● Aim of the exercise
Write out the whole listing without a single alteration.

● Input for this task
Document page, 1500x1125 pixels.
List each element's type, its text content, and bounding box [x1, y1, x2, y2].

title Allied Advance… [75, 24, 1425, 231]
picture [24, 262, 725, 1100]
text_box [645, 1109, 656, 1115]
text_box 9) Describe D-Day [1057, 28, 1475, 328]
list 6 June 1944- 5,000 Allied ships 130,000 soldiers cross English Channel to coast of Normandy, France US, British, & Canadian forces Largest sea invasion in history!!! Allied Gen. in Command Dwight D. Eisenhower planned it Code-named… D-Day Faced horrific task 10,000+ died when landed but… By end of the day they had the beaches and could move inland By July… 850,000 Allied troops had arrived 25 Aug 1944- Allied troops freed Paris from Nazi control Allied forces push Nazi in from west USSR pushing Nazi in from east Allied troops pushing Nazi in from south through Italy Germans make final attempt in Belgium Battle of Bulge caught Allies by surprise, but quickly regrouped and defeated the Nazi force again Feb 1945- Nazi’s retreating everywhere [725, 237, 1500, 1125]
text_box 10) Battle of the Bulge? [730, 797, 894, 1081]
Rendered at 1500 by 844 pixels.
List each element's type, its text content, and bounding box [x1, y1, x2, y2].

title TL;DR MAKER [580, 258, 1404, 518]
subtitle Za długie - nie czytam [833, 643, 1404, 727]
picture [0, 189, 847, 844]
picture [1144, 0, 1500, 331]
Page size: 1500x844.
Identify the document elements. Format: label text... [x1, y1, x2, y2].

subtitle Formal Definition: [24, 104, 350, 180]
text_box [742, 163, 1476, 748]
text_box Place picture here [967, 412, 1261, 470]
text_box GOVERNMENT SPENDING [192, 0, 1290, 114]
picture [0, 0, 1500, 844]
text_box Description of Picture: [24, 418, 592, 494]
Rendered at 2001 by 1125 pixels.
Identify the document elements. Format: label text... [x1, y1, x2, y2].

● Answer to the problem
Document page, 1500x1125 pixels.
List each element's type, its text content, and bounding box [x1, y1, x2, y2].

title Allied Advance… [75, 24, 1425, 231]
picture [24, 262, 725, 1100]
text_box [645, 1109, 656, 1115]
text_box 9) Describe D-Day [1057, 28, 1475, 328]
list 6 June 1944- 5,000 Allied ships 130,000 soldiers cross English Channel to coast of Normandy, France US, British, & Canadian forces Largest sea invasion in history!!! Allied Gen. in Command Dwight D. Eisenhower planned it Code-named… D-Day Faced horrific task 10,000+ died when landed but… By end of the day they had the beaches and could move inland By July… 850,000 Allied troops had arrived 25 Aug 1944- Allied troops freed Paris from Nazi control Allied forces push Nazi in from west USSR pushing Nazi in from east Allied troops pushing Nazi in from south through Italy Germans make final attempt in Belgium Battle of Bulge caught Allies by surprise, but quickly regrouped and defeated the Nazi force again Feb 1945- Nazi’s retreating everywhere [725, 237, 1500, 1125]
text_box 10) Battle of the Bulge? [730, 797, 894, 1081]
Rendered at 1500 by 844 pixels.
List each element's type, its text content, and bounding box [x1, y1, x2, y2].

title TL;DR MAKER [580, 258, 1404, 518]
subtitle Za długie - nie czytam [833, 643, 1404, 727]
picture [0, 189, 847, 844]
picture [1144, 0, 1500, 331]
Page size: 1500x844.
Identify the document elements. Format: label text... [x1, y1, x2, y2].

subtitle Formal Definition: [24, 104, 350, 180]
text_box [742, 163, 1476, 748]
text_box Place picture here [967, 412, 1261, 470]
text_box GOVERNMENT SPENDING [192, 0, 1290, 114]
picture [0, 0, 1500, 844]
text_box Description of Picture: [24, 418, 592, 494]
Rendered at 2001 by 1125 pixels.
Identify the document elements. Format: label text... [x1, y1, x2, y2].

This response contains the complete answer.